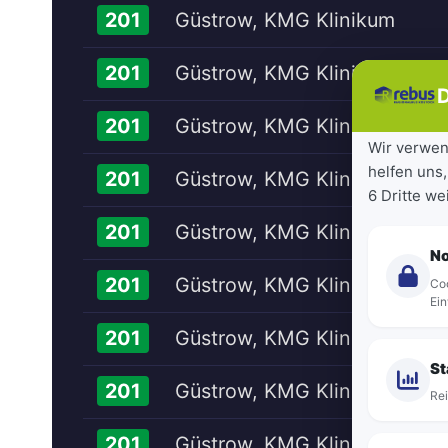
Güstrow, KMG Klinikum
201
Güstrow, KMG Klinikum
201
D
Güstrow, KMG Klinikum
201
Wir verwen
helfen uns,
Güstrow, KMG Klinikum
201
6 Dritte w
Güstrow, KMG Klinikum
201
N
Güstrow, KMG Klinikum
201
Coo
Ein
Güstrow, KMG Klinikum
201
St
Güstrow, KMG Klinikum
201
Rei
Güstrow, KMG Klinikum
201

#### Task
What is needed is a word-for-word copy of the data, minus its pictures.

#### Answer to the problem
Güstrow, KMG Klinikum
201
Güstrow, KMG Klinikum
201
D
Güstrow, KMG Klinikum
201
Wir verwen
helfen uns,
Güstrow, KMG Klinikum
201
6 Dritte w
Güstrow, KMG Klinikum
201
N
Güstrow, KMG Klinikum
201
Coo
Ein
Güstrow, KMG Klinikum
201
St
Güstrow, KMG Klinikum
201
Rei
Güstrow, KMG Klinikum
201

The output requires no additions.